19. Changes to these Terms
We may update these Terms from time to time. For material changes we will provide reasonable notice (for example, by email or an in-product notice) before they take effect. Your continued use of the Service after the effective date constitutes acceptance. If you do not agree, stop using the Service and cancel.
20. General
- Assignment. You may not assign these Terms without our consent; we may assign them to an Affiliate or in connection with a merger, acquisition, or sale of assets.
- Entire agreement. These Terms, the Privacy Policy, the DPA, and any Order Form are the entire agreement and supersede prior agreements on their subject matter. An Order Form's negotiated terms prevail over conflicting terms here.
- Order of precedence. If these documents conflict, the following order controls: a signed Order Form, then the DPA (on data-protection matters), then these Terms, then the Privacy Policy, then the Documentation.
- Severability and waiver. If a provision is unenforceable, the rest remains in effect; failure to enforce a provision is not a waiver.
- Force majeure. Neither party is liable for delay or failure due to causes beyond its reasonable control.

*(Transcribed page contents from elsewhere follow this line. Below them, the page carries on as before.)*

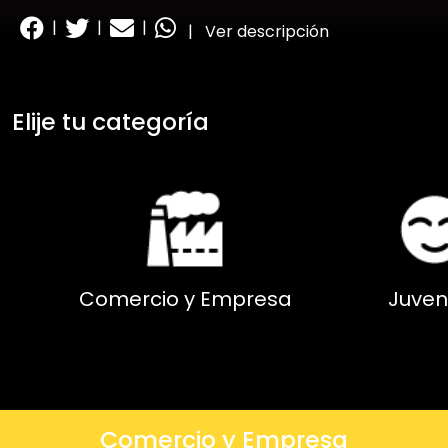
|
|
|
|
Ver descripción
Elije tu categoría
Comercio y Empresa
Juven
Comercio y Empresa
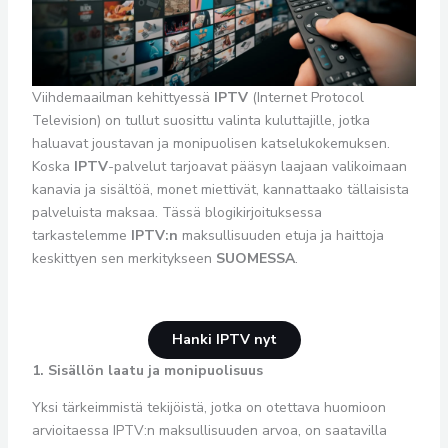
Viihdemaailman kehittyessä
IPTV
(Internet Protocol
Television) on tullut suosittu valinta kuluttajille, jotka
haluavat joustavan ja monipuolisen katselukokemuksen.
Koska
IPTV
-palvelut tarjoavat pääsyn laajaan valikoimaan
kanavia ja sisältöä, monet miettivät, kannattaako tällaisista
palveluista maksaa. Tässä blogikirjoituksessa
tarkastelemme
IPTV:n
maksullisuuden etuja ja haittoja
keskittyen sen merkitykseen
SUOMESSA
.
Hanki IPTV nyt
1. Sisällön laatu ja monipuolisuus
Yksi tärkeimmistä tekijöistä, jotka on otettava huomioon
arvioitaessa IPTV:n maksullisuuden arvoa, on saatavilla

- Notices. We may give notice by email or in-product; you give notice to [email protected], and, for formal legal notices (dispute, termination, or intellectual-property claims), also in writing to IdentiQube LLC (QFC No. 04577), Qatar Financial Centre, Doha, State of Qatar. Email notices are deemed received on the next business day. You must keep your account contact details current.
- Third-party rights. Except that our Affiliates may enforce the provisions expressed to benefit them, these Terms confer no rights on any third party, and any legislation permitting third-party enforcement of contract terms is excluded to the maximum extent permitted.

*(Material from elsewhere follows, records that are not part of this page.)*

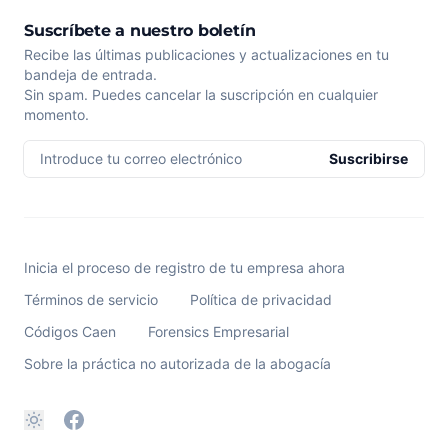
Suscríbete a nuestro boletín
Recibe las últimas publicaciones y actualizaciones en tu
bandeja de entrada.
Sin spam. Puedes cancelar la suscripción en cualquier
momento.
Introduce tu correo electrónico
Suscribirse
Inicia el proceso de registro de tu empresa ahora
Términos de servicio
Política de privacidad
Códigos Caen
Forensics Empresarial
Sobre la práctica no autorizada de la abogacía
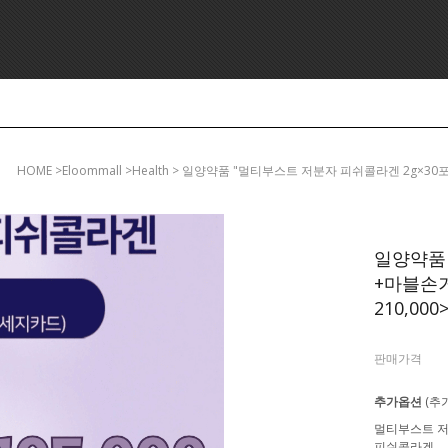
HOME
>eloommall >health > 일양약품 "멀티부스트 저분자 피쉬콜라겐 2g×30
일양약품 
+마블손거
210,000
판매가격
추가옵션
(추
멀티부스트 
피쉬콜라겐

- Publicity. We may identify you as a customer and use your name and logo in customer lists and marketing, subject to your brand guidelines and your right to opt out on written notice to [email protected].
- Export and sanctions. You will comply with applicable export-control and sanctions laws and will not use the Service where prohibited.
- Anti-corruption. Each party will comply with applicable anti-bribery and anti-corruption laws (including, where relevant, the UK Bribery Act 2010 and the U.S. FCPA) in connection with these Terms.
- Independent contractors. The parties are independent contractors; these Terms create no partnership, agency, or employment relationship.
21. Contact
Questions about these Terms: [email protected]. IdentiQube LLC (QFC No. 04577), Qatar Financial Centre, Doha, State of Qatar.